Agony for Nakuru girl unable to raise fees for national school

Liza Neema Monyancha when she visited the Nakuru Nation bureau office to narrate her story. After initially failing to secure a place during the first selection, she eventually got an admission letter to Bahati Girls High School, a national school. The girl who scored 375 marks out of 500 says her parents are unable to raise the required fees for her to further her education. PHOTO/CHEBET CAROLINE.

What you need to know:

  • Liza Neema Monyancha scored 375 marks out of 500 with four As in the five subjects she took in her standard eight exams in 2013.
  • First, Liza was initially not selected to join any school and her father’s frantic efforts to find out what the problem was bore no fruit.
  • The young girl says her ambition of becoming a surgeon may just be a mirage as her parents are not able to raise her high school fees.

A girl’s dream of furthering her education is now being hampered by lack of fees to join a national school.

Liza Neema Monyancha scored a total of 375 marks out of 500 with four As in the five subjects she took in her standard eight exams in 2013.

This brought instant joy to her family.

But as things stand now, the joy turned out to be short lived.

The girl who emerged top of her colleagues at St Anthony Primary School in Nakuru County where she sat her exams and has been admitted to Bahati Girls High School, a national school.

However, a strange twist of events has turned the minor’s and her family’s sweet dream of success into a nightmare.

Her peasant parents are unable to raise the required school fees with her mother saying she has applied to several scholarship programmes without success.

INITIALLY NOT SELECTED

First, Liza was initially not selected to join any school and her father’s frantic efforts to find out what the problem was bore no fruit.

However, last Tuesday, she received a letter of admission from Bahati Girls High School.

The fourth born child in a family of six children says her mother whom they live with in Nakuru’s Whitehouse estate earns a living from selling fast foods at a kiosk.

She says her father also has struggled to bring them up by doing odd jobs to bring food on the table and support their education.

“I have completed my primary school education through God’s grace.

My parents cannot raise the required school fees. Even my elder brother never completed his education due to the same predicament,” narrated Liza.

The young girl says her ambition of becoming a surgeon may just be a mirage as her parents are not able to raise her high school fees.

REPORT ON FEBRUARY 5

She is required to report on Wednesday February 5, 2014 after paying all the school fees required for the first term.

Besides, she must buy other personal items including school uniform.

Her family had banked their hopes on Equity Bank’s Wings to Fly scholarships, KCB and Co-operative Bank Scholarships but they were late to apply, says her mother Naomi Wanjiru.

“I had no clue that there were scholarships from banks to support needy students pursue their education,” she adds.

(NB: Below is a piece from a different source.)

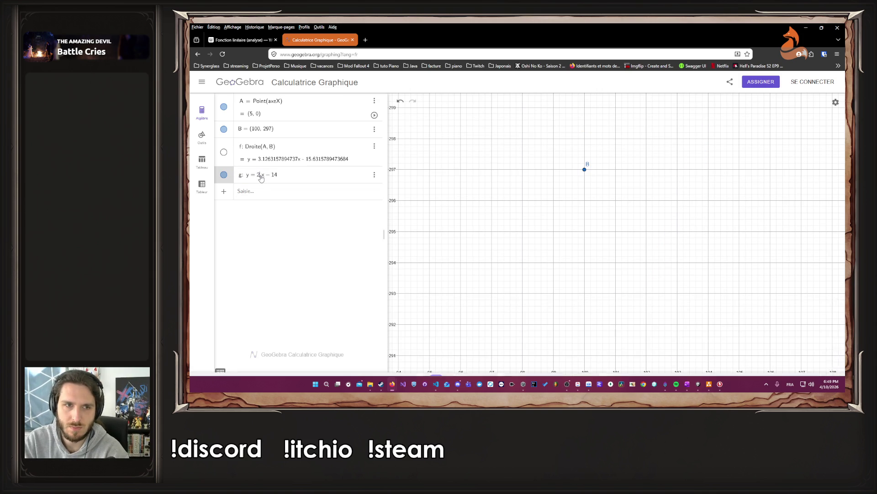
click(262, 178)
key(BackSpace)
text(3)
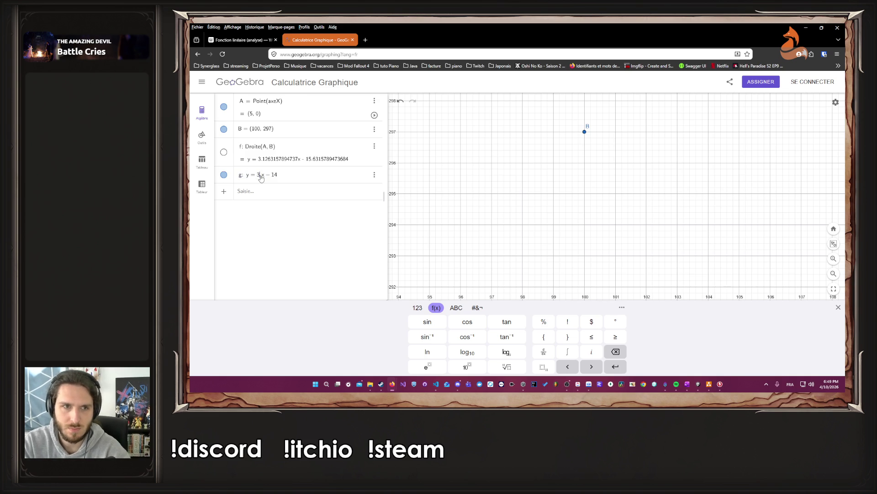
key(Return)
double_click(261, 177)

According to her former head teacher Ms Stella, she was not just good in class work but she also won accolades for performing well in drama festivals since she was in standard five.

Her mother told Nation.co.ke that she cannot save enough for her bright daughter continue with her studies because she earns too little and has many mouths to feed.

She is calling on well-wishers to help in the education of her daughter.

“She has done her best but I feel she may not live to fulfill her dream due to lack of school fees,” she added.